*** Input records ***

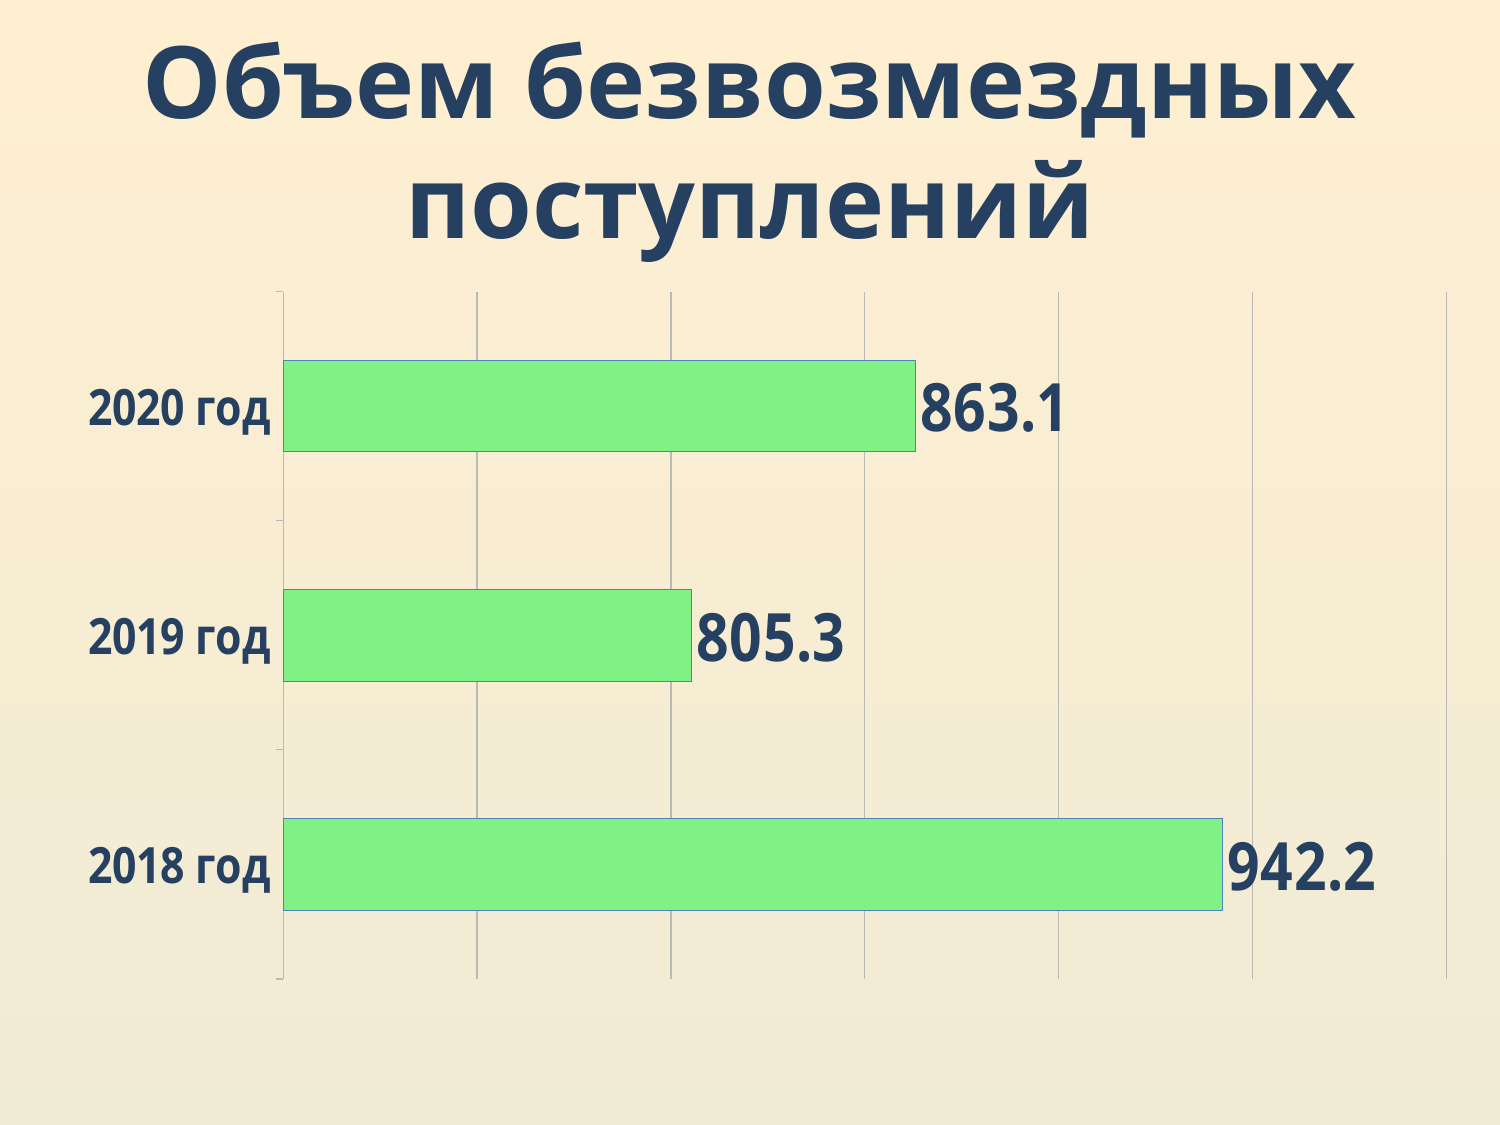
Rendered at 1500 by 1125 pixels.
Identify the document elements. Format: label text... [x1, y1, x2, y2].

title Объем безвозмездных поступлений [75, 45, 1425, 233]
chart [88, 290, 1448, 1071]
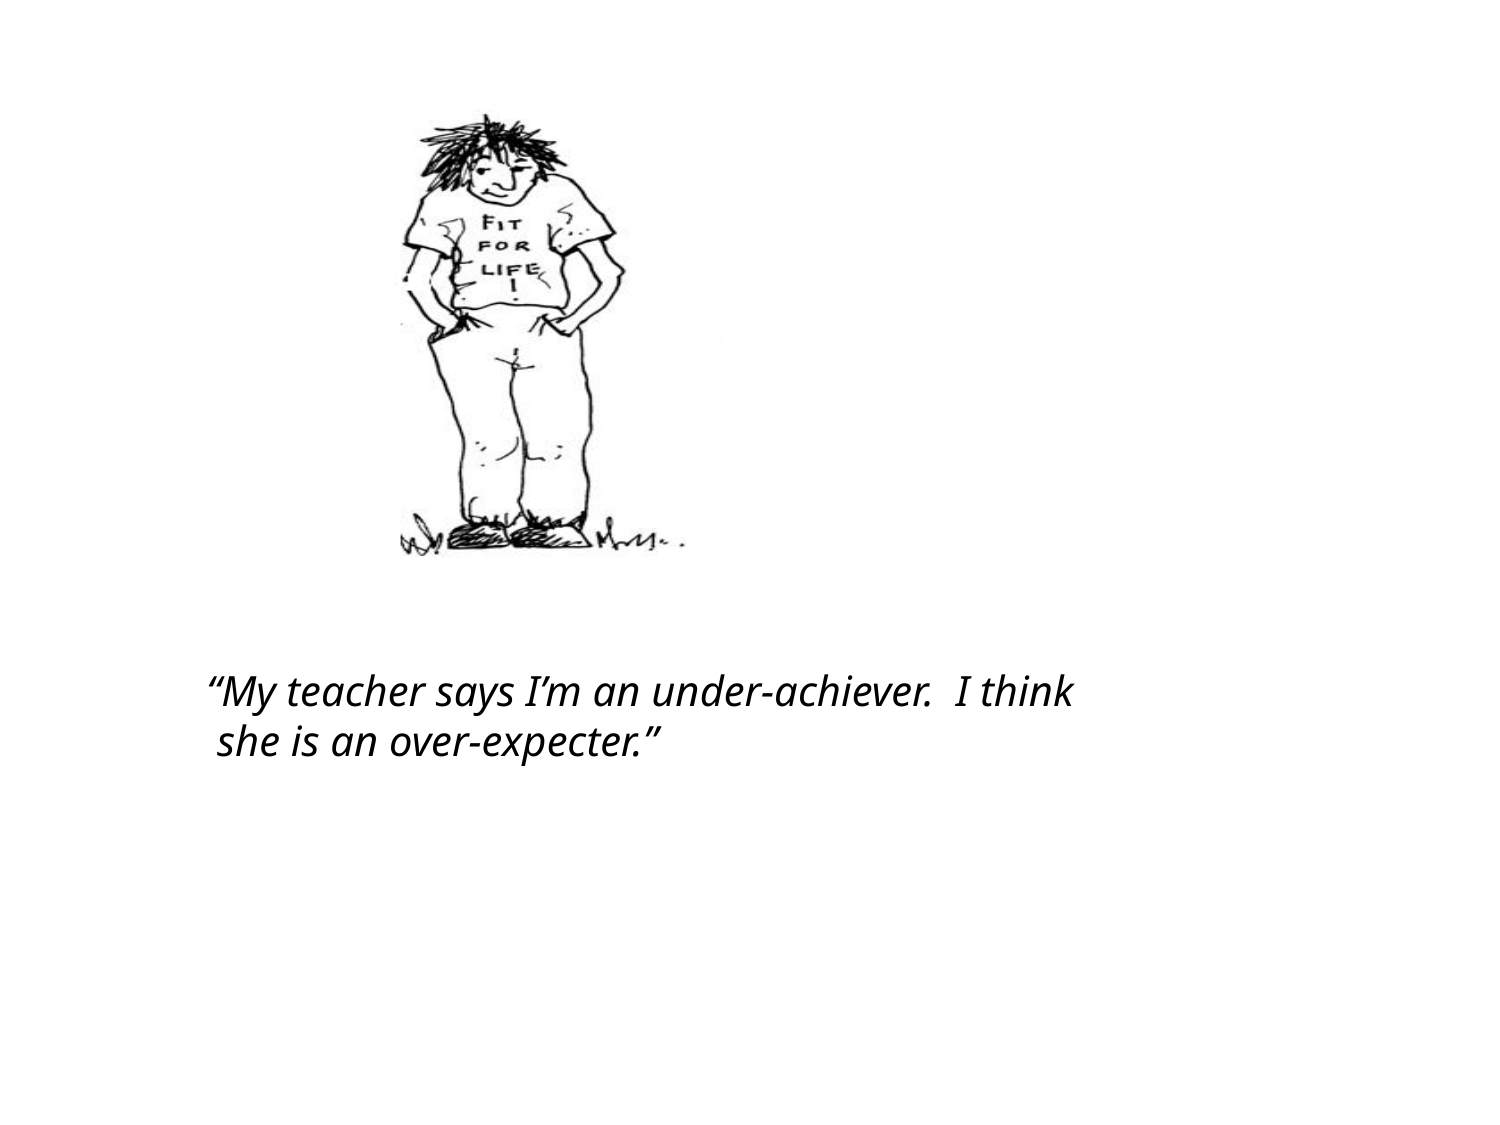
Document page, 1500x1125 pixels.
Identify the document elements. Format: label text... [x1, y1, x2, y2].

text_box “My teacher says I’m an under-achiever. I think she is an over-expecter.” [191, 656, 1090, 772]
picture [359, 89, 786, 590]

***

*What to do:*
The answer must be a single number: how many lines of the records contain the string "pixels".

*Answer box:*
2